Cray has signed a $36m deal to upgrade and expand the supercomputers used by the European Centre for Medium-Range Weather Forecasts (ECMWF).

The centre provides medium-range forecasts of global weather to 15 days ahead as well as with monthly and seasonal forecasts up to a year ahead.

The data-crunching supercomputer system based at its headquarters in Reading, England, is one of the largest in the world of meteorology and contains the world's largest archive of numerical weather prediction data. It also runs a sophisticated global prediction model of the atmosphere and oceans.

The upgrade will allow the research center to further develop its complex models to provide more accurate weather forecasts.

Back in June 2013 Cray was awarded a contract to provide ECMWF with two Cray XC30 supercomputers and a Cray Sonexion storage system. Under the terms of the new deal, Cray will expand and upgrade the supercomputers at ECMWF to Cray XC40 systems.

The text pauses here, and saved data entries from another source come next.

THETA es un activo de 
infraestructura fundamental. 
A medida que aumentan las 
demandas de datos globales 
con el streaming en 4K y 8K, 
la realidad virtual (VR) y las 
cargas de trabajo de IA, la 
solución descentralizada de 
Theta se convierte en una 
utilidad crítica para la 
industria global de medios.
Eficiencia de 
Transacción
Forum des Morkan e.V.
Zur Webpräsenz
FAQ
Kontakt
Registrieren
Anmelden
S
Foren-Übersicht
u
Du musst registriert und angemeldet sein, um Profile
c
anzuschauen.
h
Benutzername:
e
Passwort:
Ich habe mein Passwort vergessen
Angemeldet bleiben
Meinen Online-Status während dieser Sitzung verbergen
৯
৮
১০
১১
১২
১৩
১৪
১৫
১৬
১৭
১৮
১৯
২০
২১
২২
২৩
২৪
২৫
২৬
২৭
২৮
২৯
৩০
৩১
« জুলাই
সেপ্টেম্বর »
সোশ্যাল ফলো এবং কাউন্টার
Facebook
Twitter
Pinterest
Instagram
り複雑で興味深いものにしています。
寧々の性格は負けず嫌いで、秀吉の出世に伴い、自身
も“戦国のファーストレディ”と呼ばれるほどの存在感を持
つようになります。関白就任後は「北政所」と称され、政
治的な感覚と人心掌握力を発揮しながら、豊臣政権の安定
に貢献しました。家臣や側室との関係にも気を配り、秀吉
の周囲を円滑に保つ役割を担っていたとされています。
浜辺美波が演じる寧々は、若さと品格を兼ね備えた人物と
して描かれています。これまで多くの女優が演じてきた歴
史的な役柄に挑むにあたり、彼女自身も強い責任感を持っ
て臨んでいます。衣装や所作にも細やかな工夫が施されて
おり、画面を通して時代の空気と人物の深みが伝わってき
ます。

ECMWF will also get additional Cray Sonexion 2000 scale-out Lustre storage, and a 32-node Cray XC40-AC system with the next-generation of the Intel Xeon Phi processor code-named Knights Landing.

The new systems are due to be delivered this year.

ECMWF Director of Research Erland Källén said the upgrade will enable the centre to develop high-resolution forecasts that improve the prediction of severe weather events up to about two weeks ahead.

It will also allow for the introduction of improved data assimilation methods, allowing the centre to use more Earth system observations, and to produce more detailed and better-quality atmospheric composition forecasts.

While supercomputing has traditionally been limited to use for scientific research, increasingly it is being viewed with interest by more mainstream enterprise customers too as the search for ways to analyse their big data stores.